Caltech’s chemistry professor Sandeep Sharma, along with associates from IBM and the RIKEN Center for Computational Science in Japan, is offering a preview of the computing landscape ahead. The group has leveraged quantum computing alongside classical distributed computing to tackle a particularly intricate issue in quantum chemistry—ascertaining the electronic energy levels of a comparatively complex molecule. This endeavor showcases the potential of such a quantum–classical hybrid strategy for propelling forward not just quantum chemistry but also domains like materials science, nanotechnology, and drug development, where understanding the electronic characteristics of materials can reveal their expected behaviors.
“We have demonstrated that it is possible to integrate classical algorithms functioning on high-performance classical machines with quantum algorithms running on quantum devices to achieve valuable chemical insights,” remarks Sharma, a recent addition to the Caltech faculty whose research centers on creating algorithms for investigating quantum chemical systems. “We refer to this as quantum-centric supercomputing.”
Initially, the team employed an IBM quantum instrument, powered by a Heron quantum processor, to streamline the calculations, subsequently utilizing RIKEN’s Fugaku supercomputer to address the problem. They harnessed as many as 77 qubits, or quantum bits, during this process. Most preceding quantum computing attempts aimed at exploring chemical systems have managed to utilize only a limited number of qubits.
The study appears in the latest edition of the journal Science Advances and is highlighted on the cover.

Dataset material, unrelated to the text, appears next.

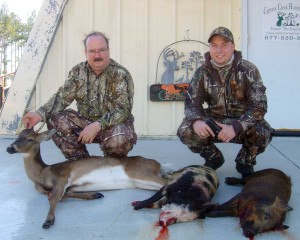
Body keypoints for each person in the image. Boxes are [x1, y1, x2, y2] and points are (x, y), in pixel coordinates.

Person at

In this latest investigation, the researchers aimed to utilize quantum computing to explore an iron–sulfur system, the [4Fe-4S] molecular cluster, which is a crucial constituent of various biological reactions. For instance, the iron–sulfur cluster seems to play a pivotal role in the enzyme nitrogenase, responsible for nitrogen fixation—the transformation of atmospheric nitrogen gas into ammonia, which enables plant growth.
Determining a System’s Wave Function
In quantum chemistry, a fundamental value that unlocks a wealth of information about a system is its ground state, the lowest achievable energy level. Should chemists wish to ascertain if a system like the [4Fe-4S] molecular cluster is reactive, evaluate its stability, or comprehend its role as a catalyst, they must first establish the ground state. In this state, a mathematical representation referred to as a wave function delineates the likelihood that the electrons within the system will occupy a specific location. Solving a quantum-mechanical equation known as Schrödinger’s equation yields this wave function.
Many classical algorithms face challenges in determining the accurate wave function of the [4Fe-4S] molecular cluster.
Over the past decade, it has become somewhat of a principle in the realm of quantum computing that resolving the wave function of such iron–sulfur molecular clusters via a quantum algorithm will illustrate that these algorithms can surpass their classical equivalents.
“The current document doesn’t completely establish that we surpass any classical algorithm, but it significantly advances beyond what has been achieved in the past with quantum algorithms,” Sharma notes.
Quantum Can Recognize the Essential Values in a Matrix
Researchers typically supply a classical algorithm with all known details about a system—such as the number of electrons, the atoms’ positions, etc. From this information, an algorithm generates an extensive matrix called the Hamiltonian. Its dimensions grow exponentially with each added electron in the system. “You can quickly find yourself facing computational limitations,” Sharma explains. However, many values within these matrices are not essential for calculating the system’s wave function. Consequently, classical algorithms often resort to a type of approximation termed classical heuristics to condense the matrix, creating a smaller, more digestible subset of representative values that are simpler to handle. Sometimes these approximations succeed, and sometimes they do not.
“This study illustrates that those classical heuristics can be supplanted by something more methodical that originates from a quantum computer,” Sharma clarifies. “Instead of relying on classical heuristics, a quantum computer is identifying the most significant components within the matrix.” Accordingly, the scientists input the most pertinent segment of the Hamiltonian matrix into the RIKEN supercomputer to compute the precise wave function.
The paper is titled “Chemistry beyond the scale of exact diagonalization on a quantum-centric supercomputer.” Besides Sharma, the lead author of the research paper is Javier Robledo-Moreno from IBM. Robledo-Moreno, along with IBM colleagues Mario Motta and Antonio Mezzacapo, serves as the corresponding authors. Additional contributing authors from IBM include Holger Haas, Ali Javadi-Abhari, Petar Jurcevic, William Kirby, Simon Martiel, Kunal Sharma, Iskandar Sitdikov, Kevin J. Sung, Maika Takita, and Minh C. Tran. Contributors from the RIKEN Center for Computational Science in Japan are Tomonori Shirakawa, Rong-Yang Sun, and Seiji Yunoki. The research received favorable support from the New Energy and Industrial Technology Development Organization and the RIKEN TRIP initiative.